A Word About AT&T Unlimited Data Plans
AT&T doesn’t offer mobile hotspot to users who are grandfathered into unlimited data plans. Is it worth switching to a limited plan to get mobile hotspot? That depends on how much data you already use per month, and how much you plan to use with your tablet.
Someone who’s burning through 10 GB every month should hang onto that plan for dear life, but there’s no reason to keep the plan if you’re not taking advantage of it. The one exception is if you can limit your tablet use to 250 MB per month, thereby qualifying for AT&T’s $15 per month plan. That’s not a lot of data to work with, but it’s cheaper than switching to a limited plan with the $20 per month tethering charge.
How to Set Up Mobile Hotspot
To sign up for mobile hotspot use, you’ll likely have to call your wireless carrier or change your account settings online. But once that’s taken care of, turning your hotspot on is pretty easy.
For iPhone users, go to Settings, and tap “Personal Hotspot” near the top of the menu, then flip the switch next to “Personal Hotspot.” Optionally, you can change the Wi-Fi password to something more memorable from this screen.
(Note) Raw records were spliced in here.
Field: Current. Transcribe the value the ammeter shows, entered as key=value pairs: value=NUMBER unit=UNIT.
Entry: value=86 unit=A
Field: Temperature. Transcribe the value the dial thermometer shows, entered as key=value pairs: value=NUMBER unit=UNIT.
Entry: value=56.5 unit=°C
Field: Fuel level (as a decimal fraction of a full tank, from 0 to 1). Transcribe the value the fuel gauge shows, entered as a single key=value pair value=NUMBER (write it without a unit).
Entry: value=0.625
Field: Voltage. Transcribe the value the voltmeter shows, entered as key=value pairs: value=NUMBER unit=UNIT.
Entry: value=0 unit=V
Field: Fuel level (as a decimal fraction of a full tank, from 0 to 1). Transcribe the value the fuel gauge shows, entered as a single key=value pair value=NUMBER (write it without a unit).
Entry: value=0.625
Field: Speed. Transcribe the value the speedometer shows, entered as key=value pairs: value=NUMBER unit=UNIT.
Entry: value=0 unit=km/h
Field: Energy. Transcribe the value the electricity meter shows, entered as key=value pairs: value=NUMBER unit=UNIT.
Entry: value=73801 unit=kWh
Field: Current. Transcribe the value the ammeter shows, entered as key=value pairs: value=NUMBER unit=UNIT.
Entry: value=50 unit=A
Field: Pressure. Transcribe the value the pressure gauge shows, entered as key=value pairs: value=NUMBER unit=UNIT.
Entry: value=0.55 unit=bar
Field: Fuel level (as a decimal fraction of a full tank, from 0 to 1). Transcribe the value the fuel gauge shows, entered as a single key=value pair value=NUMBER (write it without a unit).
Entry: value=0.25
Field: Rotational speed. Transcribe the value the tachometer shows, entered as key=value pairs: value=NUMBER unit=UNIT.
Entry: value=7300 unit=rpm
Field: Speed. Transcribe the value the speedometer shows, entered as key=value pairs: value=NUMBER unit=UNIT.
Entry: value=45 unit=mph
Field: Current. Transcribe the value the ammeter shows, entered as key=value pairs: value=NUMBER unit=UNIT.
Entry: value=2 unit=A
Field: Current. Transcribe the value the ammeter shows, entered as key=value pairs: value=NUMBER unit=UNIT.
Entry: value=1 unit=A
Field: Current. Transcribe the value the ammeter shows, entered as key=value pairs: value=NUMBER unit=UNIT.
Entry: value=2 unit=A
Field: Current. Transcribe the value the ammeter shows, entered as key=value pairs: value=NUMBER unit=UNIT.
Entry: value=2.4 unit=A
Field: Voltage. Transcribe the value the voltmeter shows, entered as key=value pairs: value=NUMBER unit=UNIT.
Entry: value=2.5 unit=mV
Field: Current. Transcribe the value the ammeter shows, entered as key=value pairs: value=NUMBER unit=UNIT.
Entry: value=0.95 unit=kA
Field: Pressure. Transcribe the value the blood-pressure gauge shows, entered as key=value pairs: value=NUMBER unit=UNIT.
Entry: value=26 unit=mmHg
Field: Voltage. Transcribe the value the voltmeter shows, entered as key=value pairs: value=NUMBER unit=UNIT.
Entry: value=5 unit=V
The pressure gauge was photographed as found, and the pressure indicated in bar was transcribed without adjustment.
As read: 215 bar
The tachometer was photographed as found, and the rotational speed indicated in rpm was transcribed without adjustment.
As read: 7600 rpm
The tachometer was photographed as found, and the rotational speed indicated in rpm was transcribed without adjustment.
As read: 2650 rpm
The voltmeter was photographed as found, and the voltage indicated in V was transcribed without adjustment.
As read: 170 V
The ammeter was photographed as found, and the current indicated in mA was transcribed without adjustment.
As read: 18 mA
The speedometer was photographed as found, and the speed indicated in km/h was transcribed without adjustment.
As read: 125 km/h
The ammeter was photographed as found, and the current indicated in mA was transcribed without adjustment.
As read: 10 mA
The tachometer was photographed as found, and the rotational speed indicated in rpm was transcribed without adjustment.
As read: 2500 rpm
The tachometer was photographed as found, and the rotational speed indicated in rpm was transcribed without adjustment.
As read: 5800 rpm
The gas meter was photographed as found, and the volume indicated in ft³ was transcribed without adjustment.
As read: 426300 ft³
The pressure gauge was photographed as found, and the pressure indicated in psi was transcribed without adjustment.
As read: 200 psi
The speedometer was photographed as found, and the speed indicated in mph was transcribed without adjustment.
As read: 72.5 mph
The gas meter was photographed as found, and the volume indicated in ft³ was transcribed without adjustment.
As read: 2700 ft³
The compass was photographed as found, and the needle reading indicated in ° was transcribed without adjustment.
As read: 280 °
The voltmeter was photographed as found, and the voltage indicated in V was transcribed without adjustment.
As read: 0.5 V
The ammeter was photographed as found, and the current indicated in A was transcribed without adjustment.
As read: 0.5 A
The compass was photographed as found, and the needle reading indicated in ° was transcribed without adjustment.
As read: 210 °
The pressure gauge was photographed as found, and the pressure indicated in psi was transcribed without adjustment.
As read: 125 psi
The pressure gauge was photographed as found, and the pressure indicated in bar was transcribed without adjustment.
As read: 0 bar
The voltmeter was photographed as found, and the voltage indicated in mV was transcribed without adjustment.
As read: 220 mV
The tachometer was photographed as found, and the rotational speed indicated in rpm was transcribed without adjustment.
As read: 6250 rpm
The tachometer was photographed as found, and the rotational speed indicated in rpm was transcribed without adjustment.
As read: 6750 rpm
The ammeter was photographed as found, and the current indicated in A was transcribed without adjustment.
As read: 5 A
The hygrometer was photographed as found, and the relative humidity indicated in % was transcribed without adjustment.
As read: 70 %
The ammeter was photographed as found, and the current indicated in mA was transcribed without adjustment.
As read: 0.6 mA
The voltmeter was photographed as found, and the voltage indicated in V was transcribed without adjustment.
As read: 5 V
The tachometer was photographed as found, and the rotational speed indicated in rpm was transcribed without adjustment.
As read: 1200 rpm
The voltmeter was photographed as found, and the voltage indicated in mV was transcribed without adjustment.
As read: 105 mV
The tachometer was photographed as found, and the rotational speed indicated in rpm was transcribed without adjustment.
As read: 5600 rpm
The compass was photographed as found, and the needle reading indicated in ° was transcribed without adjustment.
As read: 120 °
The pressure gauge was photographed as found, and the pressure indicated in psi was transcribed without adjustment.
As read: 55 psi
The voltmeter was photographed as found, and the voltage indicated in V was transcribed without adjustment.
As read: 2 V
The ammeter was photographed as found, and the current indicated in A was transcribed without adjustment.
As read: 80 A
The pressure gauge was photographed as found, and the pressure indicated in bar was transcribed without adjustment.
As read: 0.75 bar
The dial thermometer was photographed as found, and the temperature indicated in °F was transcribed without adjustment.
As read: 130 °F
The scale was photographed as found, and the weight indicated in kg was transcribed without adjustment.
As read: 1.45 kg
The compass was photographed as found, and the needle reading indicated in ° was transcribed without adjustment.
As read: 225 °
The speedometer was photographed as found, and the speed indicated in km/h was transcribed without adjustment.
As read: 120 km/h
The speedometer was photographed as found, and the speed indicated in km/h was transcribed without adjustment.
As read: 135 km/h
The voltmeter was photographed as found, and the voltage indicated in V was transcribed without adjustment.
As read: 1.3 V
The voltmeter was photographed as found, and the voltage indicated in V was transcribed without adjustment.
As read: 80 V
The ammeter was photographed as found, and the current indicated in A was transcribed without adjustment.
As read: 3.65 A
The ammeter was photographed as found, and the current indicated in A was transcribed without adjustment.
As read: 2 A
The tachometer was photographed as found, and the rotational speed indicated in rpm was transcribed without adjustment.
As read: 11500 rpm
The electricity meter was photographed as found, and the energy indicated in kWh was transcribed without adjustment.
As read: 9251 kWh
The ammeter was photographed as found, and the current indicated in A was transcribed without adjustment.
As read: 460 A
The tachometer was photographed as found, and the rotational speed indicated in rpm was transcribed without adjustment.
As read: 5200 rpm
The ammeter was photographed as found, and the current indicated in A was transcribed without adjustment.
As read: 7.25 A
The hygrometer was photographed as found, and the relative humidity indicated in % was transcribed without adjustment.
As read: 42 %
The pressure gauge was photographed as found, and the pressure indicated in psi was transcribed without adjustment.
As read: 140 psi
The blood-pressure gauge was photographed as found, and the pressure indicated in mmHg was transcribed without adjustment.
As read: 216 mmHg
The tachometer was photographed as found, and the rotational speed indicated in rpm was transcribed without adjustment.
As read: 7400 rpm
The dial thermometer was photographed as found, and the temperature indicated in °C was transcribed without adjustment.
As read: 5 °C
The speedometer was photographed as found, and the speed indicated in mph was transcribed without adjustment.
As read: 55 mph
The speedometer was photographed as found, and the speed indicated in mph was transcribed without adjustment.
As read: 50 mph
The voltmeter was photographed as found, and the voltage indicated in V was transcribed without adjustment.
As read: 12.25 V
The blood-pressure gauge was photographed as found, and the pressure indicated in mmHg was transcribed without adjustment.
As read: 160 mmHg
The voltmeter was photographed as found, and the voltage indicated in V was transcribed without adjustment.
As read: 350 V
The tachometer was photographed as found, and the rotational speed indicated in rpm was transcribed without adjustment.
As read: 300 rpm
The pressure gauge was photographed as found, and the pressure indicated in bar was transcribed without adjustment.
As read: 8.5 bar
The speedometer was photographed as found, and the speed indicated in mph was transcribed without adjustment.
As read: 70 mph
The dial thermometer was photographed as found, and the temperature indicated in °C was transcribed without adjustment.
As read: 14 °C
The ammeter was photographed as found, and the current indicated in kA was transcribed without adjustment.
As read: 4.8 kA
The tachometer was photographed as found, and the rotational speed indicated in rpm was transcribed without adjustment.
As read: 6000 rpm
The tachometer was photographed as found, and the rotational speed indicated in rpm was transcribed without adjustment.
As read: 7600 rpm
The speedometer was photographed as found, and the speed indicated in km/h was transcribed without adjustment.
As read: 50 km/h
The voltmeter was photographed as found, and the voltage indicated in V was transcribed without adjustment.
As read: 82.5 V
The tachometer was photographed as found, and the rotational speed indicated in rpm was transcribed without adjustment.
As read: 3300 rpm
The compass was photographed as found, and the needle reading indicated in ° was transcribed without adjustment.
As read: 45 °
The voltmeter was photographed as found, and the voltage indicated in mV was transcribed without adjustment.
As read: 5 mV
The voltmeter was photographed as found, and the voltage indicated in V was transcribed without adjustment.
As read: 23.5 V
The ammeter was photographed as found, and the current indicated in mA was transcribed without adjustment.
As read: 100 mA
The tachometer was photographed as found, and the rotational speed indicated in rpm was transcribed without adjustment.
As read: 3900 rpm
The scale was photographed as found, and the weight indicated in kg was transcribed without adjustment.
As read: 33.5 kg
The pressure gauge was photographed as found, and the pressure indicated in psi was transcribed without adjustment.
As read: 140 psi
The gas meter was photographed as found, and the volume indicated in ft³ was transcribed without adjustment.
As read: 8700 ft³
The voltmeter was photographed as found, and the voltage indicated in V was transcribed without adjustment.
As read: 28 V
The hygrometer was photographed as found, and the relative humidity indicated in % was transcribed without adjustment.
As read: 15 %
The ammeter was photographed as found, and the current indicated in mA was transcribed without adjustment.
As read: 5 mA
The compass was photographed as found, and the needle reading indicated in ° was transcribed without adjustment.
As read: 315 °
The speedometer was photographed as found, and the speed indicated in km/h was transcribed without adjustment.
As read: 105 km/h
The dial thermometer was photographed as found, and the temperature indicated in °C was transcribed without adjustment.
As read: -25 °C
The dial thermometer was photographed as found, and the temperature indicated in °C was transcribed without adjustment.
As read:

The name of the wireless network will be the same as name you’ve given your phone (“iPhone” by default). You can change the name of your phone by going to Settings > General > About > Name.
Android is just a little trickier because the Settings app can vary by phone, but here are instructions for recent phones from the major brands:
On Samsung Galaxy phones, go to “More Settings” under the “Wireless and Networks” section of settings, then flip the switch for “Mobile Hotspot.” You can also change network settings by tapping on the words “Mobile Hotspot.”
On LG phones, go to the “Networks” tab in settings, then tap “Tethering & networks” at the bottom. Flip the switch for “Mobile Hotspot,” or tap on the words to change your network settings.
On HTC phones, tap on “More” under the “Wireless & Networks” section of settings, then tap on “Mobile network sharing.” You’ll see a check box for “Portable Wi-Fi hotspot” and another option for Wi-Fi hotspot settings.
Once you’ve turned on mobile hotspot, you can connect to it from your tablet or laptop just like any other wireless network. Congrats: You’re not exactly sticking it to the man, but at least you’re paying less for the same connectivity.